■ **Text block**
┌──

I love to rock the bow but for an interview I would just say no. Unless you're a very imposing figure (say 6'10", 300lbs, gruff appearance) then a very conservative bow would help tone down your appearance and add to your likeability.


----------



## Chris.S (May 19, 2011)

As a 22yr federal employee for a bank regulator, if you want the job DON'T go the bowtie route. We're typically more conservative than the bankers, think more like Park Avenues and blue or gray suits.


----------



## lt114 (Jul 30, 2009)

No, don't even think about doing it.


----------



## StephenRG (Apr 7, 2005)

If you're really intent on "style", you can wear french cuffs (on a white shirt) with discreet cufflinks, and a white pocket square not showing too much. Much beyond that, for an interview, no...


----------



## PMRuby (Jan 13, 2010)

└──

■ **To-do item A**
Repeat the part of the bow tie thread starting with "## Chris.S (May" and going on through "(Jul 30, 2009)".
■ **To-do item B**
In the bow tie thread, which suits does Chris.S say bank regulators think more like?

■ **Dataset content**
┌──

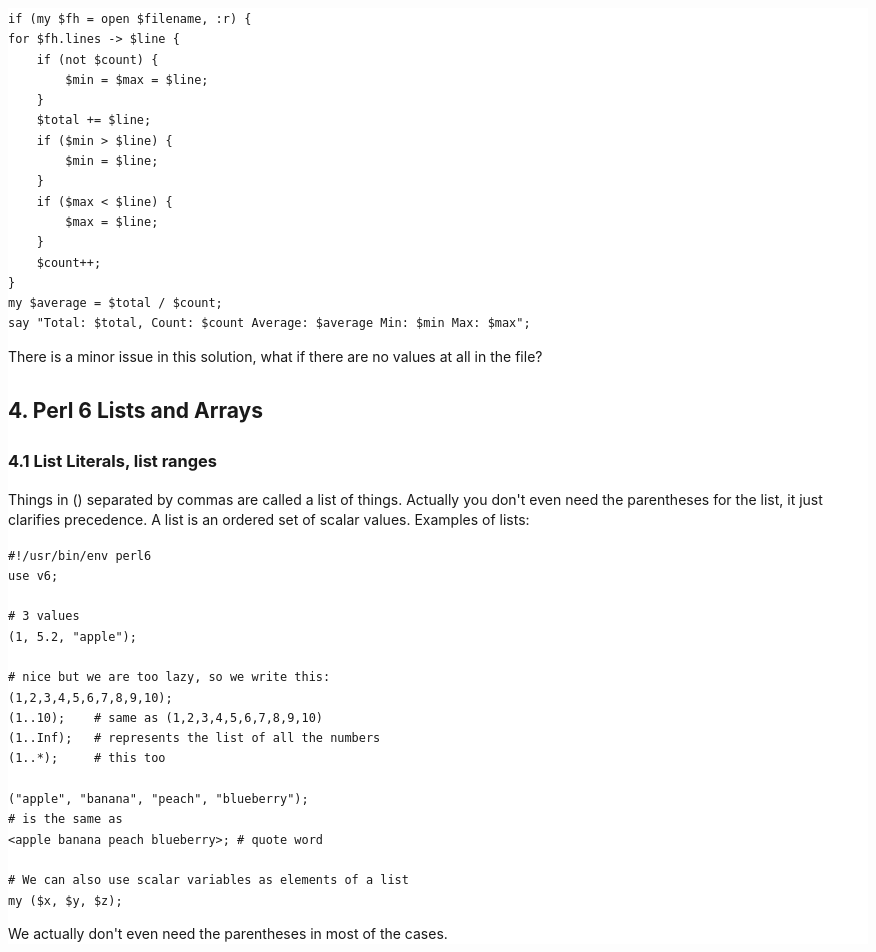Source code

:     if (my $fh = open $filename, :r) {
    for $fh.lines -> $line {
        if (not $count) {
            $min = $max = $line;
        }
        $total += $line;
        if ($min > $line) {
            $min = $line;
        }
        if ($max < $line) {
            $max = $line;
        }
        $count++;
    }
    my $average = $total / $count;
    say "Total: $total, Count: $count Average: $average Min: $min Max: $max";

There is a minor issue in this solution, what if there are no values at all in the file?

## 4. Perl 6 Lists and Arrays

### 4.1 List Literals, list ranges

Things in () separated by commas are called a list of things. Actually you don't even need the parentheses for the list, it just clarifies precedence. A list is an ordered set of scalar values. Examples of lists:

    #!/usr/bin/env perl6
    use v6;

    # 3 values
    (1, 5.2, "apple");

    # nice but we are too lazy, so we write this:
    (1,2,3,4,5,6,7,8,9,10);
    (1..10);    # same as (1,2,3,4,5,6,7,8,9,10)
    (1..Inf);   # represents the list of all the numbers
    (1..*);     # this too

    ("apple", "banana", "peach", "blueberry");
    # is the same as
    <apple banana peach blueberry>; # quote word

    # We can also use scalar variables as elements of a list
    my ($x, $y, $z);

We actually don't even need the parentheses in most of the cases.
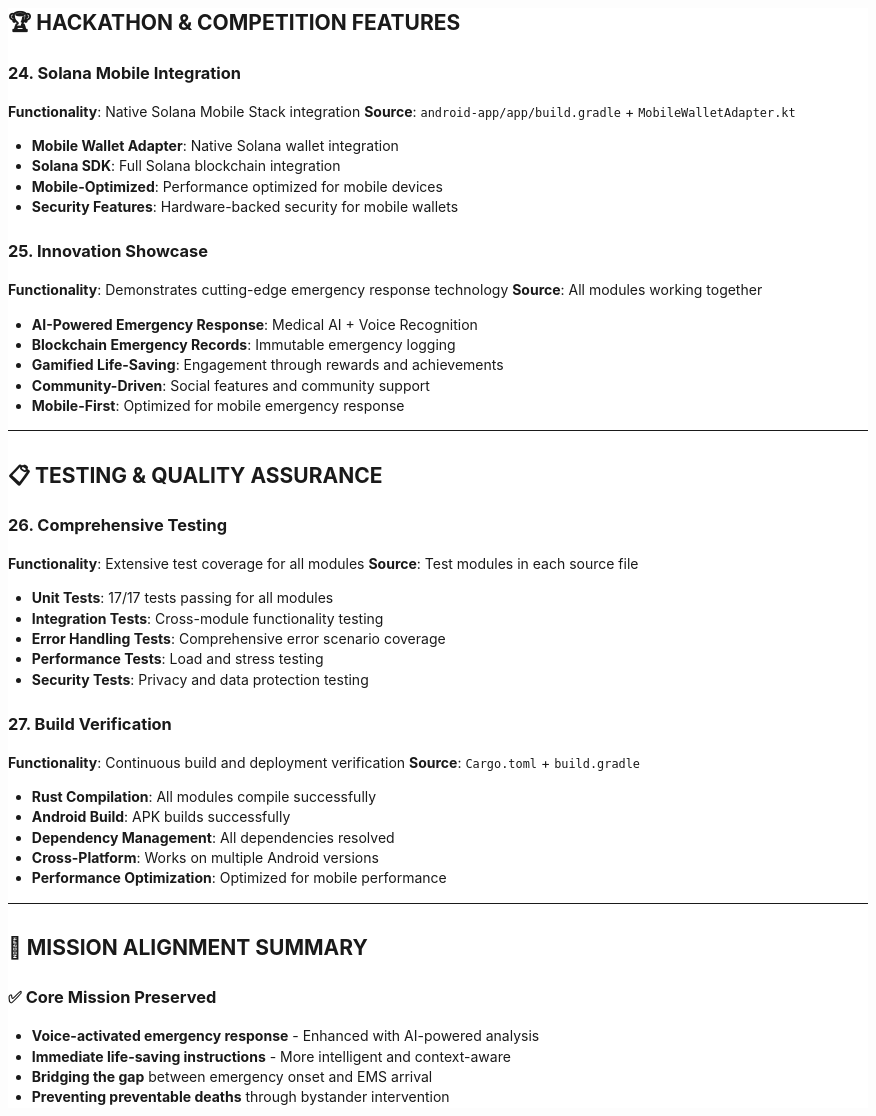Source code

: 
## 🏆 **HACKATHON & COMPETITION FEATURES**

### **24. Solana Mobile Integration**
**Functionality**: Native Solana Mobile Stack integration
**Source**: `android-app/app/build.gradle` + `MobileWalletAdapter.kt`
- **Mobile Wallet Adapter**: Native Solana wallet integration
- **Solana SDK**: Full Solana blockchain integration
- **Mobile-Optimized**: Performance optimized for mobile devices
- **Security Features**: Hardware-backed security for mobile wallets

### **25. Innovation Showcase**
**Functionality**: Demonstrates cutting-edge emergency response technology
**Source**: All modules working together
- **AI-Powered Emergency Response**: Medical AI + Voice Recognition
- **Blockchain Emergency Records**: Immutable emergency logging
- **Gamified Life-Saving**: Engagement through rewards and achievements
- **Community-Driven**: Social features and community support
- **Mobile-First**: Optimized for mobile emergency response

---

## 📋 **TESTING & QUALITY ASSURANCE**

### **26. Comprehensive Testing**
**Functionality**: Extensive test coverage for all modules
**Source**: Test modules in each source file
- **Unit Tests**: 17/17 tests passing for all modules
- **Integration Tests**: Cross-module functionality testing
- **Error Handling Tests**: Comprehensive error scenario coverage
- **Performance Tests**: Load and stress testing
- **Security Tests**: Privacy and data protection testing

### **27. Build Verification**
**Functionality**: Continuous build and deployment verification
**Source**: `Cargo.toml` + `build.gradle`
- **Rust Compilation**: All modules compile successfully
- **Android Build**: APK builds successfully
- **Dependency Management**: All dependencies resolved
- **Cross-Platform**: Works on multiple Android versions
- **Performance Optimization**: Optimized for mobile performance

---

## 🎯 **MISSION ALIGNMENT SUMMARY**

### **✅ Core Mission Preserved**
- **Voice-activated emergency response** - Enhanced with AI-powered analysis
- **Immediate life-saving instructions** - More intelligent and context-aware
- **Bridging the gap** between emergency onset and EMS arrival
- **Preventing preventable deaths** through bystander intervention
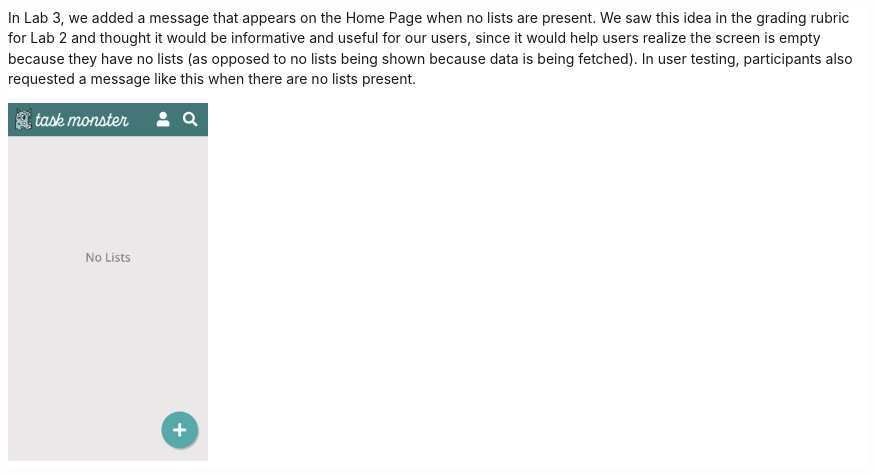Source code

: In Lab 3, we added a message that appears on the Home Page when no lists are present. We saw this idea in the grading rubric for Lab 2 and thought it would be informative and useful for our users, since it would help users realize the screen is empty because they have no lists (as opposed to no lists being shown because data is being fetched). In user testing, participants also requested a message like this when there are no lists present.

<img src="home_page_no_lists.png" alt="Home Page Without Lists Lab 3" width="200px">
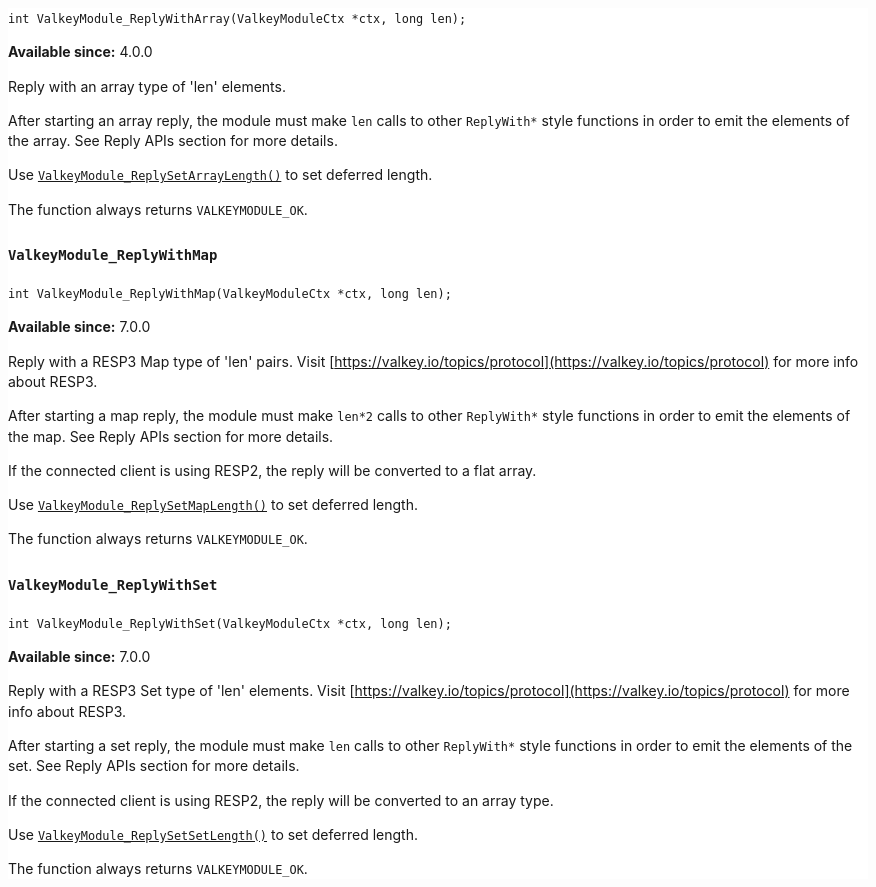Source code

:     int ValkeyModule_ReplyWithArray(ValkeyModuleCtx *ctx, long len);

**Available since:** 4.0.0

Reply with an array type of 'len' elements.

After starting an array reply, the module must make `len` calls to other
`ReplyWith*` style functions in order to emit the elements of the array.
See Reply APIs section for more details.

Use [`ValkeyModule_ReplySetArrayLength()`](#ValkeyModule_ReplySetArrayLength) to set deferred length.

The function always returns `VALKEYMODULE_OK`.

<span id="ValkeyModule_ReplyWithMap"></span>

### `ValkeyModule_ReplyWithMap`

    int ValkeyModule_ReplyWithMap(ValkeyModuleCtx *ctx, long len);

**Available since:** 7.0.0

Reply with a RESP3 Map type of 'len' pairs.
Visit [https://valkey.io/topics/protocol](https://valkey.io/topics/protocol) for more info about RESP3.

After starting a map reply, the module must make `len*2` calls to other
`ReplyWith*` style functions in order to emit the elements of the map.
See Reply APIs section for more details.

If the connected client is using RESP2, the reply will be converted to a flat
array.

Use [`ValkeyModule_ReplySetMapLength()`](#ValkeyModule_ReplySetMapLength) to set deferred length.

The function always returns `VALKEYMODULE_OK`.

<span id="ValkeyModule_ReplyWithSet"></span>

### `ValkeyModule_ReplyWithSet`

    int ValkeyModule_ReplyWithSet(ValkeyModuleCtx *ctx, long len);

**Available since:** 7.0.0

Reply with a RESP3 Set type of 'len' elements.
Visit [https://valkey.io/topics/protocol](https://valkey.io/topics/protocol) for more info about RESP3.

After starting a set reply, the module must make `len` calls to other
`ReplyWith*` style functions in order to emit the elements of the set.
See Reply APIs section for more details.

If the connected client is using RESP2, the reply will be converted to an
array type.

Use [`ValkeyModule_ReplySetSetLength()`](#ValkeyModule_ReplySetSetLength) to set deferred length.

The function always returns `VALKEYMODULE_OK`.

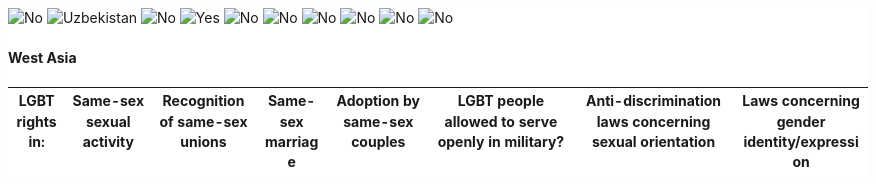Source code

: ![No](//upload.wikimedia.org/wikipedia/commons/thumb/a/a2/X_mark.svg/20px-X_mark.svg.png)
![Uzbekistan](//upload.wikimedia.org/wikipedia/commons/thumb/8/84/Flag_of_Uzbekistan.svg/40px-Flag_of_Uzbekistan.svg.png)
![No](//upload.wikimedia.org/wikipedia/commons/thumb/a/a2/X_mark.svg/20px-X_mark.svg.png)
![Yes](//upload.wikimedia.org/wikipedia/en/thumb/f/fb/Yes_check.svg/20px-Yes_check.svg.png)
![No](//upload.wikimedia.org/wikipedia/commons/thumb/a/a2/X_mark.svg/20px-X_mark.svg.png)
![No](//upload.wikimedia.org/wikipedia/commons/thumb/a/a2/X_mark.svg/20px-X_mark.svg.png)
![No](//upload.wikimedia.org/wikipedia/commons/thumb/a/a2/X_mark.svg/20px-X_mark.svg.png)
![No](//upload.wikimedia.org/wikipedia/commons/thumb/a/a2/X_mark.svg/20px-X_mark.svg.png)
![No](//upload.wikimedia.org/wikipedia/commons/thumb/a/a2/X_mark.svg/20px-X_mark.svg.png)
![No](//upload.wikimedia.org/wikipedia/commons/thumb/a/a2/X_mark.svg/20px-X_mark.svg.png)

#### West Asia

| LGBT rights in:                                                                                                                                                                                                                                                                                                                                    | Same-sex sexual activity                                                                                                                                                                                                                                                                                                                                                                                                                                                                     | Recognition of same-sex unions                                                                                                                                         | Same-sex marriage                                                                                                                                                                                                                          | Adoption by same-sex couples                                                                                                                                                                                                                                                                                                                | LGBT people allowed to serve openly in military?                                                           | Anti-discrimination laws concerning sexual orientation                                                                                            | Laws concerning gender identity/expression                                                                                                                                                                                                                                                                                                                              |
| -------------------------------------------------------------------------------------------------------------------------------------------------------------------------------------------------------------------------------------------------------------------------------------------------------------------------------------------------- | -------------------------------------------------------------------------------------------------------------------------------------------------------------------------------------------------------------------------------------------------------------------------------------------------------------------------------------------------------------------------------------------------------------------------------------------------------------------------------------------- | ---------------------------------------------------------------------------------------------------------------------------------------------------------------------- | ------------------------------------------------------------------------------------------------------------------------------------------------------------------------------------------------------------------------------------------ | ------------------------------------------------------------------------------------------------------------------------------------------------------------------------------------------------------------------------------------------------------------------------------------------------------------------------------------------- | ---------------------------------------------------------------------------------------------------------- | ------------------------------------------------------------------------------------------------------------------------------------------------- | ----------------------------------------------------------------------------------------------------------------------------------------------------------------------------------------------------------------------------------------------------------------------------------------------------------------------------------------------------------------------- |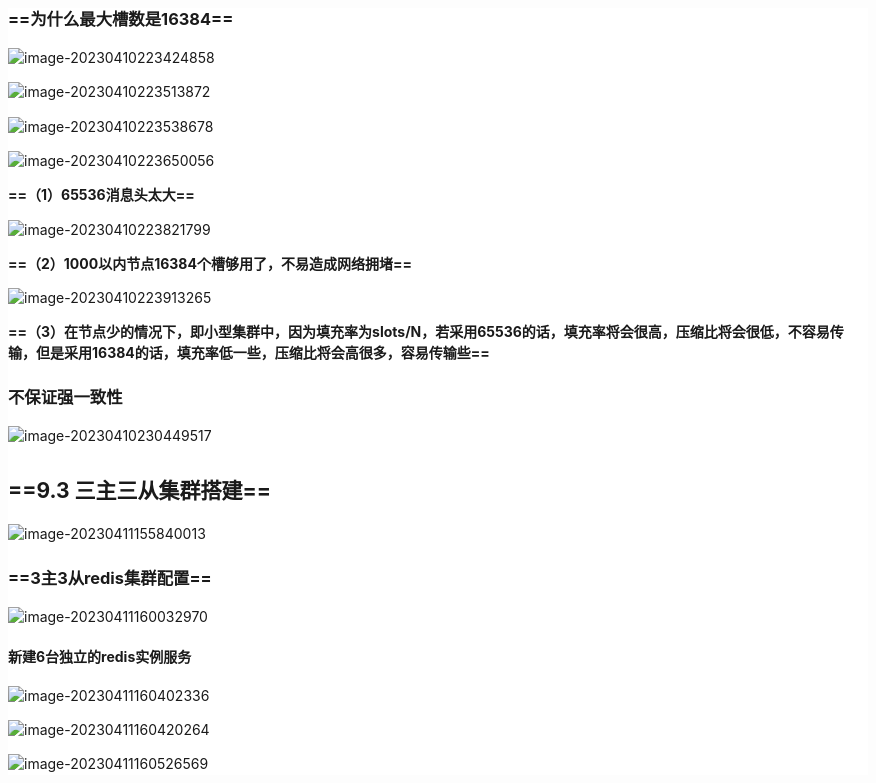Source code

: 
### ==为什么最大槽数是16384==

![image-20230410223424858](image/Redis笔记旧版.assets/image-20230410223424858.webp)

![image-20230410223513872](image/Redis笔记旧版.assets/image-20230410223513872.webp)

![image-20230410223538678](image/Redis笔记旧版.assets/image-20230410223538678.webp)

![image-20230410223650056](image/Redis笔记旧版.assets/image-20230410223650056.webp)

**==（1）65536消息头太大==**

![image-20230410223821799](image/Redis笔记旧版.assets/image-20230410223821799.webp)

**==（2）1000以内节点16384个槽够用了，不易造成网络拥堵==**

![image-20230410223913265](image/Redis笔记旧版.assets/image-20230410223913265.webp)

**==（3）在节点少的情况下，即小型集群中，因为填充率为slots/N，若采用65536的话，填充率将会很高，压缩比将会很低，不容易传输，但是采用16384的话，填充率低一些，压缩比将会高很多，容易传输些==**





### 不保证强一致性

![image-20230410230449517](image/Redis笔记旧版.assets/image-20230410230449517.webp)





## ==9.3 三主三从集群搭建==

![image-20230411155840013](image/Redis笔记旧版.assets/image-20230411155840013.webp)

### ==3主3从redis集群配置==

![image-20230411160032970](image/Redis笔记旧版.assets/image-20230411160032970.webp)



#### 新建6台独立的redis实例服务

![image-20230411160402336](image/Redis笔记旧版.assets/image-20230411160402336.webp)

 

![image-20230411160420264](image/Redis笔记旧版.assets/image-20230411160420264.webp)



![image-20230411160526569](image/Redis笔记旧版.assets/image-20230411160526569.webp)
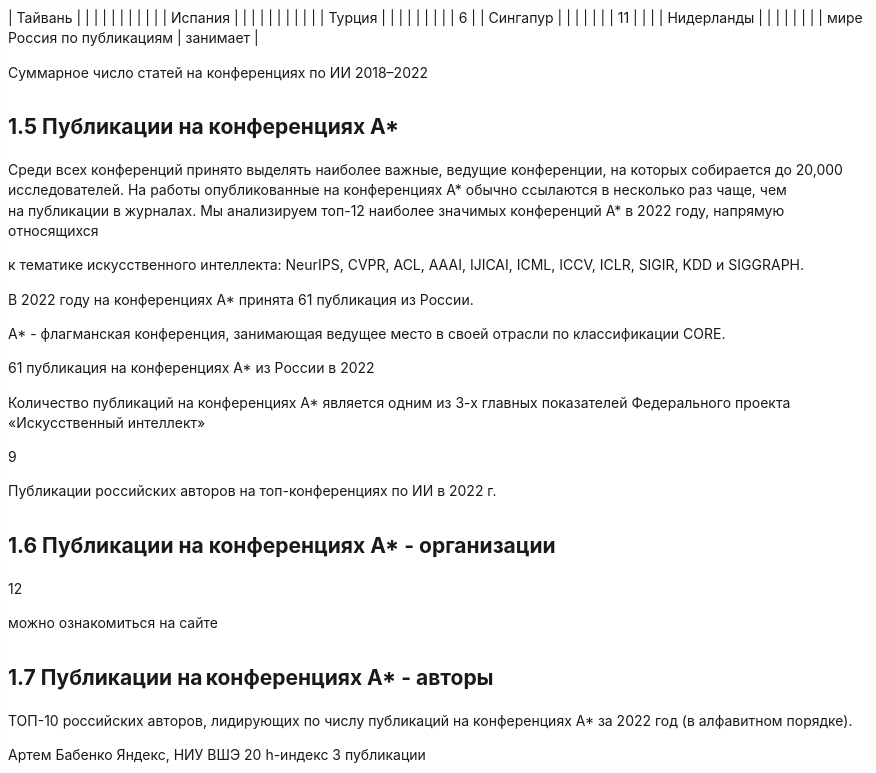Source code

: | Тайвань                     |          |          |          |          |           |           |           |                                                        |           |
| Испания       |          |          |          |          |           |           |           |                                                        |           |
| Турция               |          |          |          |          |           |           |           |                                                        | 6         |
| Сингапур             |          |          |          |          |           |           | 11        |                                                        |           |
| Нидерланды                  |          |          |          |          |           |           |           | мире Россия по публикациям | занимает  |

Суммарное число статей на конференциях по ИИ 20182022



## 1.5   Публикации на конференциях A*



Среди всех конференций принято выделять наиболее важные, ведущие конференции, на которых собирается до 20,000 исследователей. На работы опубликованные на конференциях А* обычно ссылаются в несколько раз чаще, чем на публикации в журналах. Мы анализируем топ-12 наиболее значимых конференций А* в 2022 году, напрямую относящихся

к тематике искусственного интеллекта: NeurIPS, CVPR, ACL, AAAI, IJICAI, ICML, ICCV, ICLR, SIGIR, KDD и SIGGRAPH.

В 2022 году на конференциях A* принята 61 публикация из России.

A* - флагманская конференция, занимающая ведущее место в своей отрасли по классификации CORE.

61 публикация на конференциях A* из России в 2022

Количество публикаций на конференциях A* является одним из 3-х главных показателей Федерального проекта «Искусственный интеллект»



9

Публикации российских авторов на топ-конференциях по ИИ в 2022 г.

## 1.6   Публикации на конференциях A* - организации





12

можно ознакомиться на сайте



## 1.7   Публикации на конференциях A* - авторы

ТОП10 российских авторов, лидирующих по числу публикаций на конференциях A* за 2022 год (в алфавитном порядке).

Артем Бабенко Яндекс, НИУ ВШЭ 20 h-индекс 3 публикации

└──

■ **Final answer A**
## Chris.S (May 19, 2011)

As a 22yr federal employee for a bank regulator, if you want the job DON'T go the bowtie route. We're typically more conservative than the bankers, think more like Park Avenues and blue or gray suits.


----------



## lt114 (Jul 30, 2009)

■ **Final answer B**
Park Avenues and blue or gray suits.